The CSIR-Centre for Cellular and Molecular Biology (CSIR-CCMB) is a premier research organization in frontier areas of modern biology. The objectives of the Centre are to conduct high quality basic research and training in frontier areas of modern biology and seek their potential applications and promote centralized national facilities for new and modern techniques in the inter-disciplinary areas of biology. CSIR-CCMB has been designated as a Centre of Excellence by the UNESCO Global Networks for Molecular and Cell Biology (MCBN) and the South Centre for Excellence for Research and Training by the Third World Academy of Sciences TWAS, Italy. The Genomic Research on Complex diseases Group (GRC) utilizes an 'OMICs' approach to dissect gene-gene and gene-nutrient interaction in complex diseases and associated traits. The GRC group will conduct all the high throughput epigenetic and genetic investigations under EMPHASIS. The course of this study will build capacity for overall cutting-edge epigenetic research especially with reference to the field of bioinformatic analysis of such datasets.

Centre for the Study of Social Change
India

CSSC is a voluntary organization dedicated to helping marginalized Indians in improving their living standards and live a healthy, free and full life. It receives its inspiration from late Dr Mrs Indumati Parikh, who was a Distinguished Humanist and the President of CSSC since 1977 till 2004. She believed that “In India’s context the liberation of woman has to come first before any top-down programmes succeed”. CSSC is a registered voluntary organization started in 1972, whose main aim is to undertake problem-oriented research into the country’s socio-economic problems and to help the community to implement integrated programmes for social change with a wider perspective, involving specialists, grassroots workers and the people. The research team at CSSC, led by Dr Ramesh Potdar and Dr Sirazul Amin Sahariah carried out the Mumbai Maternal Nutrition Project (Project “SARAS”) and continues to follow up the mothers, fathers and children.

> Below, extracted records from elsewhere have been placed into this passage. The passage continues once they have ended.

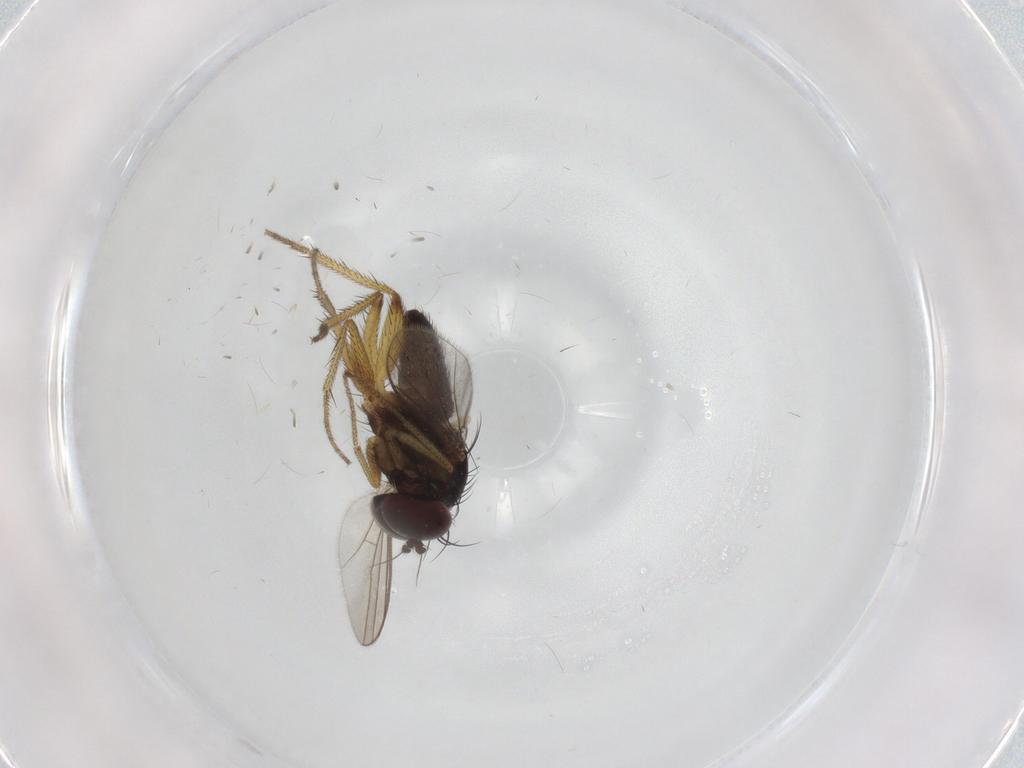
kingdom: Animalia
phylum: Arthropoda
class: Insecta
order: Diptera
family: Dolichopodidae
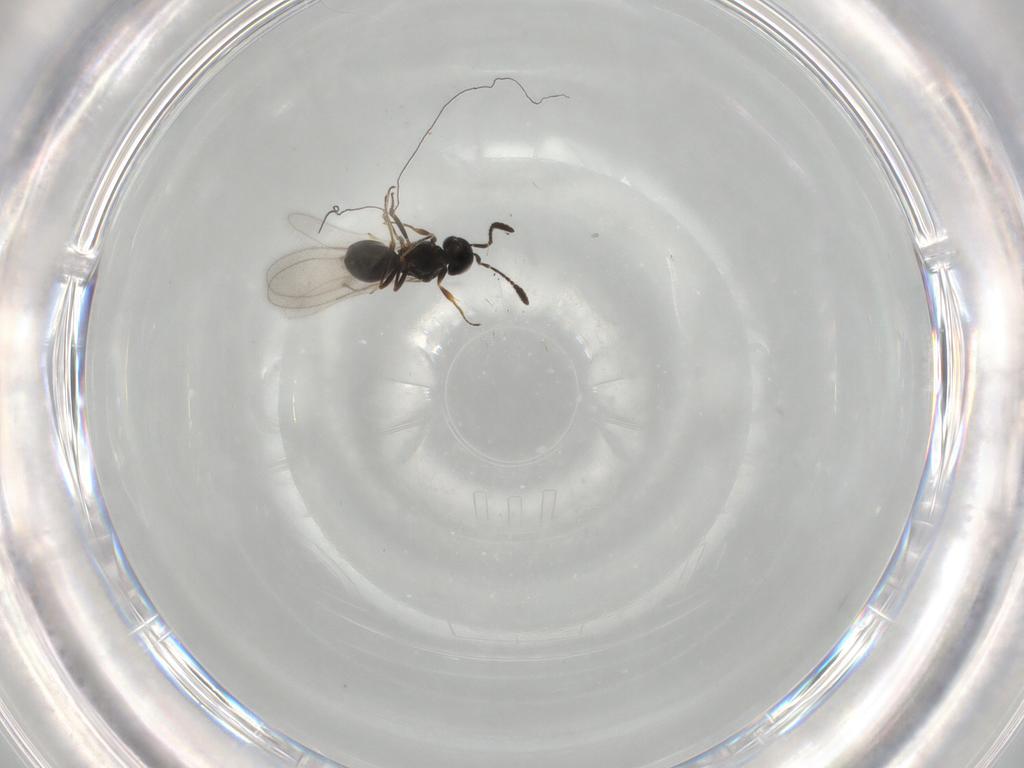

MRC Unit, The Gambia (MRCG) is one of two research units established in sub-Saharan Africa by the Medical Research Council UK and is the MRC’s single largest investment in medical research in a low and middle income country. MRCG represents a unique concentration of scientific expertise and high quality research platforms in the West African region. MRCG’s large research portfolio spans basic research to the evaluation of interventions for the control of diseases of public health importance in sub-Saharan Africa.

 

The Gambian arm of the EMPHASIS study is being led from the MRC Keneba fieldstation in the Lower River Division of The Gambia.  This rural field station is located in the village of Keneba – the largest village in an area of predominantly subsistence agriculture. The MRC has had a presence in the area for 60 years and enjoys an excellent relationship with the local community.